▶ YOUR ASSIGNMENT
In your answer, print every record exactly as it is written.

▶ EXTRACTED MATERIAL

□ □ □

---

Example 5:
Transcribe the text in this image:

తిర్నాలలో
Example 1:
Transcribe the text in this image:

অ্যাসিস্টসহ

□ □ □

▶ OUTPUT OF THE TASK
---

Example 5:
Transcribe the text in this image:

తిర్నాలలో
Example 1:
Transcribe the text in this image:

অ্যাসিস্টসহ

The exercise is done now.